BAG3 promotes proliferation and migration of arterial smooth muscle cells by regulating STAT3 phosphorylation in diabetic vascular remodeling

Abstract

Abstract Diabetic vascular remodeling is the most important pathological basis of diabetic cardiovascular complications. The accumulation of advanced glycation end products (AGEs) caused by elevated blood glucose promotes the proliferation and migration of vascular smooth muscle cells (VSMCs), leading to arterial wall thickening and ultimately vascular remodeling. Therefore, the excessive proliferation and migration of VSMCs is considered as an important therapeutic target for vascular remodeling in diabetes mellitus.
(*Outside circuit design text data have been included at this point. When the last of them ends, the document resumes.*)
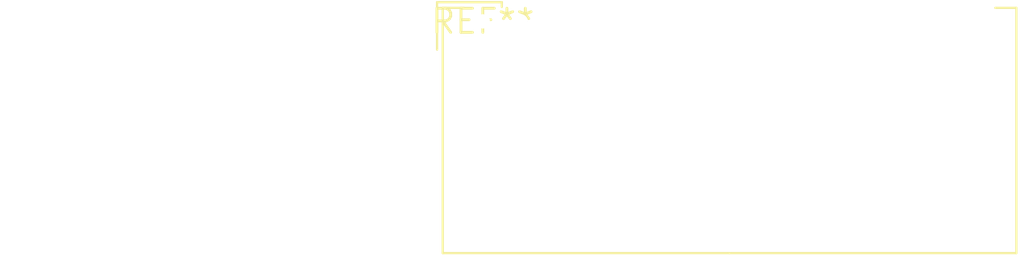
<source format=kicad_pcb>
(kicad_pcb (version 20240108) (generator pcbnew)

  (general
    (thickness 1.6)
  )

  (paper "A4")
  (layers
    (0 "F.Cu" signal)
    (31 "B.Cu" signal)
    (32 "B.Adhes" user "B.Adhesive")
    (33 "F.Adhes" user "F.Adhesive")
    (34 "B.Paste" user)
    (35 "F.Paste" user)
    (36 "B.SilkS" user "B.Silkscreen")
    (37 "F.SilkS" user "F.Silkscreen")
    (38 "B.Mask" user)
    (39 "F.Mask" user)
    (40 "Dwgs.User" user "User.Drawings")
    (41 "Cmts.User" user "User.Comments")
    (42 "Eco1.User" user "User.Eco1")
    (43 "Eco2.User" user "User.Eco2")
    (44 "Edge.Cuts" user)
    (45 "Margin" user)
    (46 "B.CrtYd" user "B.Courtyard")
    (47 "F.CrtYd" user "F.Courtyard")
    (48 "B.Fab" user)
    (49 "F.Fab" user)
    (50 "User.1" user)
    (51 "User.2" user)
    (52 "User.3" user)
    (53 "User.4" user)
    (54 "User.5" user)
    (55 "User.6" user)
    (56 "User.7" user)
    (57 "User.8" user)
    (58 "User.9" user)
  )

  (setup
    (pad_to_mask_clearance 0)
    (pcbplotparams
      (layerselection 0x00010fc_ffffffff)
      (plot_on_all_layers_selection 0x0000000_00000000)
      (disableapertmacros false)
      (usegerberextensions false)
      (usegerberattributes false)
      (usegerberadvancedattributes false)
      (creategerberjobfile false)
      (dashed_line_dash_ratio 12.000000)
      (dashed_line_gap_ratio 3.000000)
      (svgprecision 4)
      (plotframeref false)
      (viasonmask false)
      (mode 1)
      (useauxorigin false)
      (hpglpennumber 1)
      (hpglpenspeed 20)
      (hpglpendiameter 15.000000)
      (dxfpolygonmode false)
      (dxfimperialunits false)
      (dxfusepcbnewfont false)
      (psnegative false)
      (psa4output false)
      (plotreference false)
      (plotvalue false)
      (plotinvisibletext false)
      (sketchpadsonfab false)
      (subtractmaskfromsilk false)
      (outputformat 1)
      (mirror false)
      (drillshape 1)
      (scaleselection 1)
      (outputdirectory "")
    )
  )

  (net 0 "")

  (footprint "JST_PUD_S28B-PUDSS-1_2x14_P2.00mm_Horizontal" (layer "F.Cu") (at 0 0))

)

</source>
However, due to the lack of breakthrough in experiments, there is currently no effective treatment for the excessive proliferation and migration of VSMCs in diabetic patients. Bcl-2-associated athanogene 3 (BAG3) protein is a multifunctional protein highly expressed in skeletal muscle and myocardium. Previous research has confirmed that BAG3 can not only regulate cell survival and apoptosis, but also affect cell proliferation and migration. Since the excessive proliferation and migration of VSMCs is an important pathogenesis of vascular remodeling in diabetes, the role of BAG3 in the excessive proliferation and migration of VSMCs and its molecular mechanism deserve further investigation. In this study, BAG3 gene was manipulated in smooth muscle to acquire SM22αCre；BAG3FL/FL mice. Using SM22αCre；BAG3FL/FL mice and human aorta smooth muscle cell line (HASMC), we demonstrated that elevated blood sugar or AGEs could both promote the interaction between BAG3 and STAT3, while BAG3 simultaneously enhanced the interaction between STAT3 and JAK2 and reduced the interaction between STAT3 and ERK1/2, leading to accumulated p-STAT3(705) and decreased p-STAT3(727). Subsequently, the expression of MMP2 is upregulated, thus promoting the migration of VSMCs. In conclusion, our study provides a new orientation for the prevention and treatment of diabetic vascular remodeling.